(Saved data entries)
● ● ●

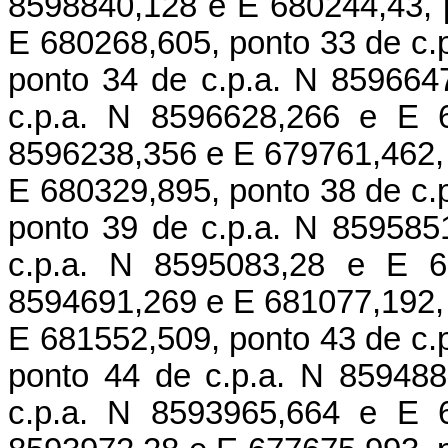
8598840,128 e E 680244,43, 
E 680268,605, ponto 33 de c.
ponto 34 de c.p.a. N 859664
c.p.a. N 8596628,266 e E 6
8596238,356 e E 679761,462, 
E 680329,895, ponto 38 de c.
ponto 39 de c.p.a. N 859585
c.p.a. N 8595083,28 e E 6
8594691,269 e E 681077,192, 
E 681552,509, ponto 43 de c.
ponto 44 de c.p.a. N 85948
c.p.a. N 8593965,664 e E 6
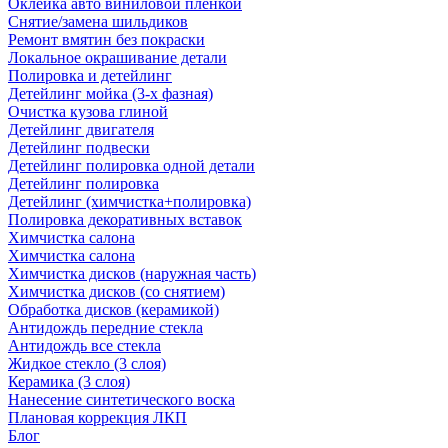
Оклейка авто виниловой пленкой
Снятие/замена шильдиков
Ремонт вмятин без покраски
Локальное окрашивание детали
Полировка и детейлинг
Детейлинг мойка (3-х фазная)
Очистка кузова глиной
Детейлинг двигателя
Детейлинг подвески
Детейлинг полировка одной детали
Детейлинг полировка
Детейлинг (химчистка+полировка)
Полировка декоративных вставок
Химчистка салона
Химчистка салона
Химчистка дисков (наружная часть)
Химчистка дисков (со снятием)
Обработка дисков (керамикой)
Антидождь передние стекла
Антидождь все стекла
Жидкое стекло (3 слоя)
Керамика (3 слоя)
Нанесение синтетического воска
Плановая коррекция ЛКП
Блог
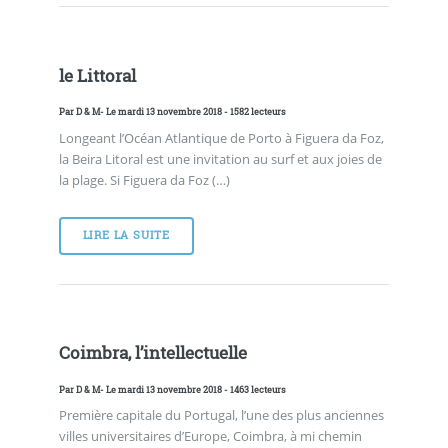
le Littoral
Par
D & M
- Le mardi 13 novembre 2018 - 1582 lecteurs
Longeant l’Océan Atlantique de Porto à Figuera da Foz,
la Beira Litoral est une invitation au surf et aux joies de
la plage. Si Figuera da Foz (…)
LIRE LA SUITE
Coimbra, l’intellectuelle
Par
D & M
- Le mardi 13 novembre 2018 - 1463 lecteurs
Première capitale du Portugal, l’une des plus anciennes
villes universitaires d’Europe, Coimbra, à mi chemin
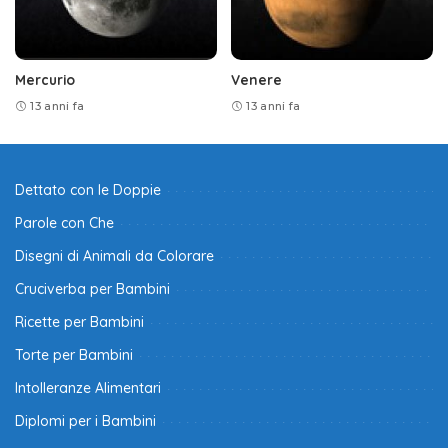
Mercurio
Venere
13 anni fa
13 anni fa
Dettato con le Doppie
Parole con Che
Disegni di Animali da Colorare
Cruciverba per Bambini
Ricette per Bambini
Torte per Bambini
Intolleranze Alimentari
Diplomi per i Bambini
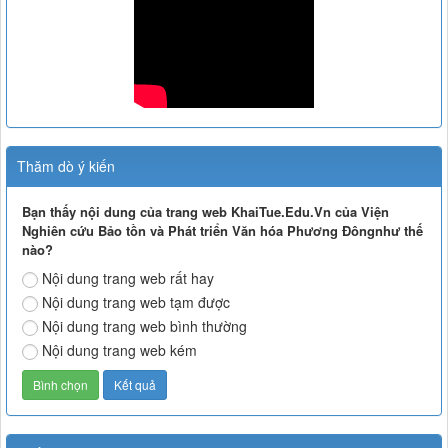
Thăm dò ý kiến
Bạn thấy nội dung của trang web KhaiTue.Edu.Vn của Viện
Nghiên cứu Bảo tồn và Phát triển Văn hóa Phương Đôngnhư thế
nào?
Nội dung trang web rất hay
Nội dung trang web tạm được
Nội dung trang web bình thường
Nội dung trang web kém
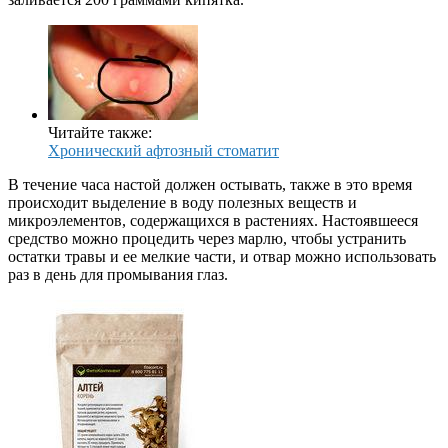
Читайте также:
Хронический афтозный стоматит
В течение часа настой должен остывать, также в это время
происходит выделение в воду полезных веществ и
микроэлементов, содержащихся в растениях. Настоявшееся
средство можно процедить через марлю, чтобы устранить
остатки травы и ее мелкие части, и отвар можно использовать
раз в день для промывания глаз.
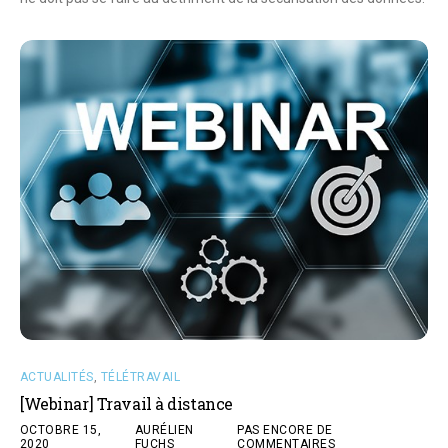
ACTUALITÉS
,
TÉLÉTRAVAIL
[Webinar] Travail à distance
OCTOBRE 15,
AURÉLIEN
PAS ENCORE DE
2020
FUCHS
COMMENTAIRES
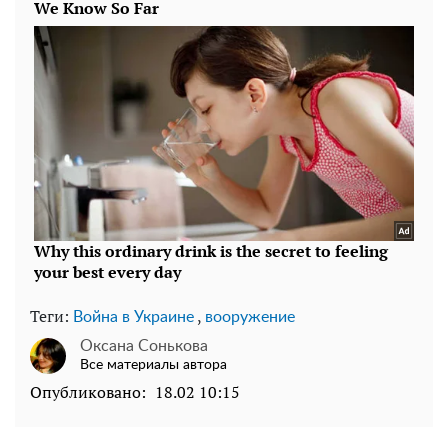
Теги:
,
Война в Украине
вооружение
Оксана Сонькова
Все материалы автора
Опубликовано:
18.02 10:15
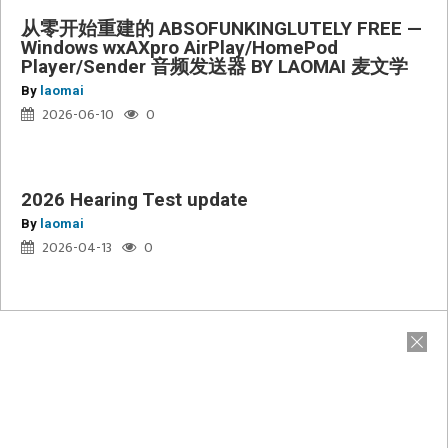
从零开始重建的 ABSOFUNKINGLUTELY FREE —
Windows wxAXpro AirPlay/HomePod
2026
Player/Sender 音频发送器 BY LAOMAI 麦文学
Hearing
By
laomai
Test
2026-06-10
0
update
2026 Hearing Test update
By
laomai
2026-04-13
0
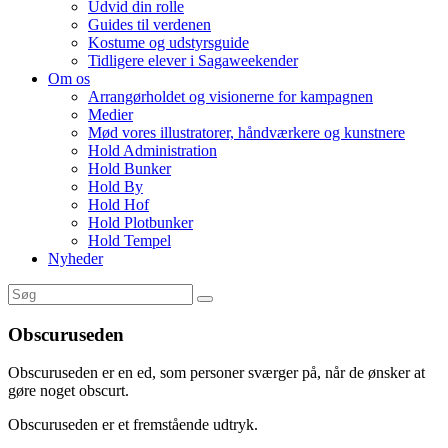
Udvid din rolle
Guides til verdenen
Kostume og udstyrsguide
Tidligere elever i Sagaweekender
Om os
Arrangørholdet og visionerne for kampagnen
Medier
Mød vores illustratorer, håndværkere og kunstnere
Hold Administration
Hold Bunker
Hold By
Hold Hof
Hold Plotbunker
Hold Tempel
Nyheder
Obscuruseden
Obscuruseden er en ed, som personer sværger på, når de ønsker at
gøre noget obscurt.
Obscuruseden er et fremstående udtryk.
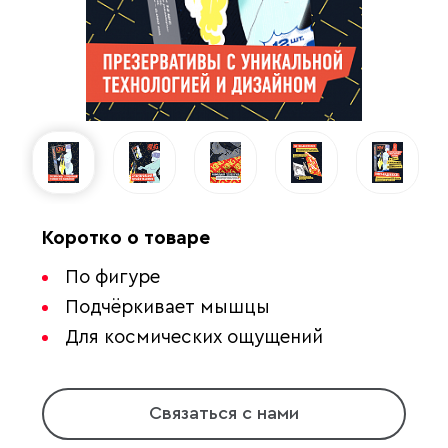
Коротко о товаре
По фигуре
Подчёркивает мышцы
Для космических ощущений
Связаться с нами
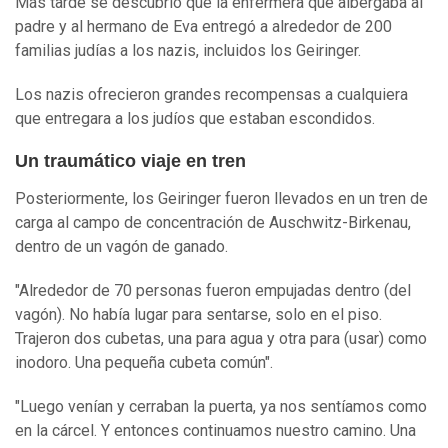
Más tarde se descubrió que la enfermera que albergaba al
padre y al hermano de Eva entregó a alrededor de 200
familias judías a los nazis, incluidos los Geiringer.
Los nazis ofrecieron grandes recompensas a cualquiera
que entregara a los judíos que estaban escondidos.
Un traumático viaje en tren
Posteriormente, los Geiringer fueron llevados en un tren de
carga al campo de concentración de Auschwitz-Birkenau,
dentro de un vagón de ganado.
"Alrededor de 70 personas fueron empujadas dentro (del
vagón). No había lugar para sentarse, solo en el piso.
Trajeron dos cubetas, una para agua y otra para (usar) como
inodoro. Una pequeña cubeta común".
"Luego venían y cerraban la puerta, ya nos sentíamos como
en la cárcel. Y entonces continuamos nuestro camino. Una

● ● ●

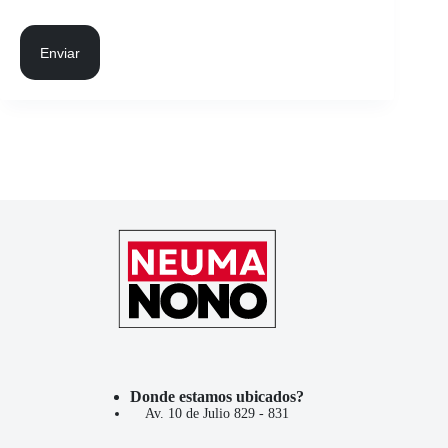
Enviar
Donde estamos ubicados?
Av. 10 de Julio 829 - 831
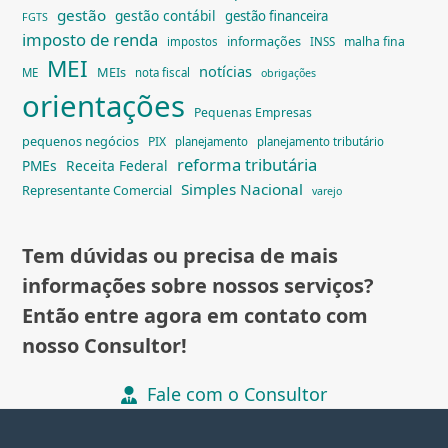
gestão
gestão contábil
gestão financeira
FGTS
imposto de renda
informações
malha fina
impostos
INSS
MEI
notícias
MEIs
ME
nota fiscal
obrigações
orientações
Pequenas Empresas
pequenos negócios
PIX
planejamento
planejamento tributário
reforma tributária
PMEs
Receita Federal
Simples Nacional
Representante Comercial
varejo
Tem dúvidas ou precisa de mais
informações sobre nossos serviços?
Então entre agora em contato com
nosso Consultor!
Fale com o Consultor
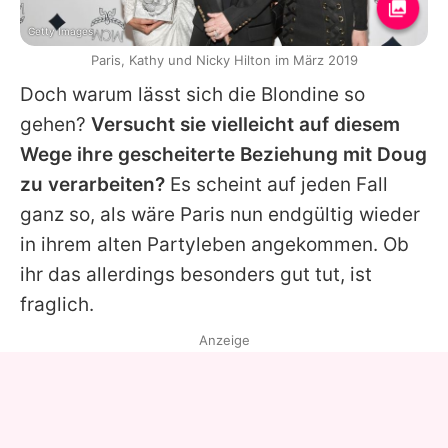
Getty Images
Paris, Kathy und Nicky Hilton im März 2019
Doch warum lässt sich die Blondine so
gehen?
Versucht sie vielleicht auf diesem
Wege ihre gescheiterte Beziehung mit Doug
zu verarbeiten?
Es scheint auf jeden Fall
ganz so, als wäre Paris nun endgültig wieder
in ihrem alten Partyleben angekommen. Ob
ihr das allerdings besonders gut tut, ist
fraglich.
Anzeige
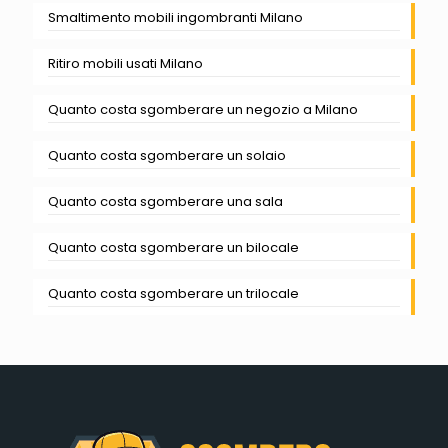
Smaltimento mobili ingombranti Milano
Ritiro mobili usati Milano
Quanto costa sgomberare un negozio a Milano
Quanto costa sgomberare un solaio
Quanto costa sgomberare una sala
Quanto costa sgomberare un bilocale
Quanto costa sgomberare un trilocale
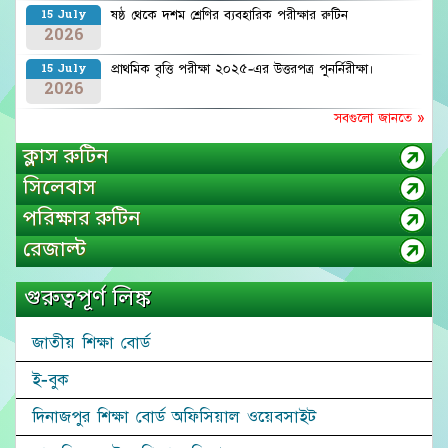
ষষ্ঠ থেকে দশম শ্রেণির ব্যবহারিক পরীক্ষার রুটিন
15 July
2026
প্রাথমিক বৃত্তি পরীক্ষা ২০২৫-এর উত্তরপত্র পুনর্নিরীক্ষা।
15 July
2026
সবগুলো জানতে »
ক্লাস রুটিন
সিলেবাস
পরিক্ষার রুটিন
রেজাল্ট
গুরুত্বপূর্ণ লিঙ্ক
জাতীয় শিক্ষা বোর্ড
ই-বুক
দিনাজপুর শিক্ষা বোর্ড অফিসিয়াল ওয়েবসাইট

● ● ●

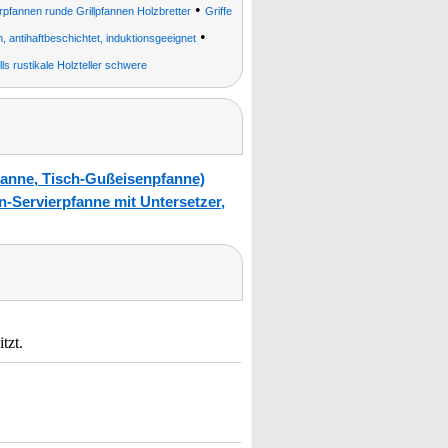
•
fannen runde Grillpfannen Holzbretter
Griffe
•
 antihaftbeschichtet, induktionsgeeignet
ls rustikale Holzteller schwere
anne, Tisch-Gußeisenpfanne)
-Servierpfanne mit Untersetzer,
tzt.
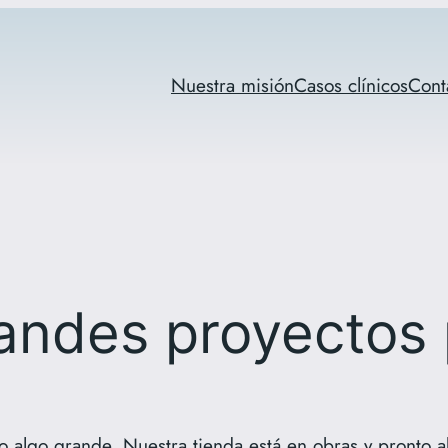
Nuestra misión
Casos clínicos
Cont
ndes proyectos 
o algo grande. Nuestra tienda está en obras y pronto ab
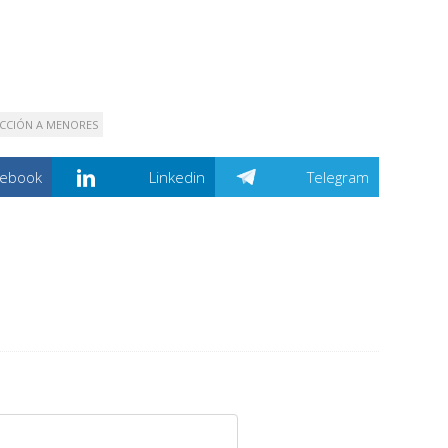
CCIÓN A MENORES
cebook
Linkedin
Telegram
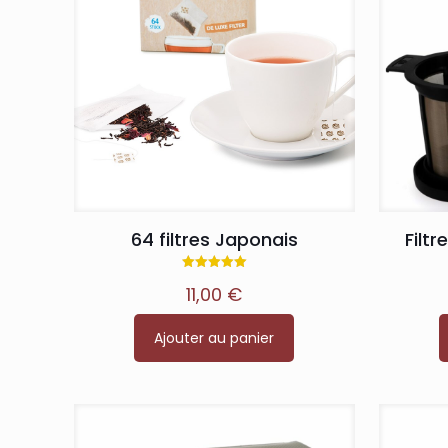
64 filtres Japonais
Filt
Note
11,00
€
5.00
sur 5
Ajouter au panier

● ● ●

Task statement. Copy out the lines starting at the one that contains "ষষ্ঠ থেকে দশম" and ending at the one that contains "দিনাজপুর শিক্ষা বোর্ড অফিসিয়াল ওয়েবসাইট", with both of those lines included.

Solution for this task.
ষষ্ঠ থেকে দশম শ্রেণির ব্যবহারিক পরীক্ষার রুটিন
15 July
2026
প্রাথমিক বৃত্তি পরীক্ষা ২০২৫-এর উত্তরপত্র পুনর্নিরীক্ষা।
15 July
2026
সবগুলো জানতে »
ক্লাস রুটিন
সিলেবাস
পরিক্ষার রুটিন
রেজাল্ট
গুরুত্বপূর্ণ লিঙ্ক
জাতীয় শিক্ষা বোর্ড
ই-বুক
দিনাজপুর শিক্ষা বোর্ড অফিসিয়াল ওয়েবসাইট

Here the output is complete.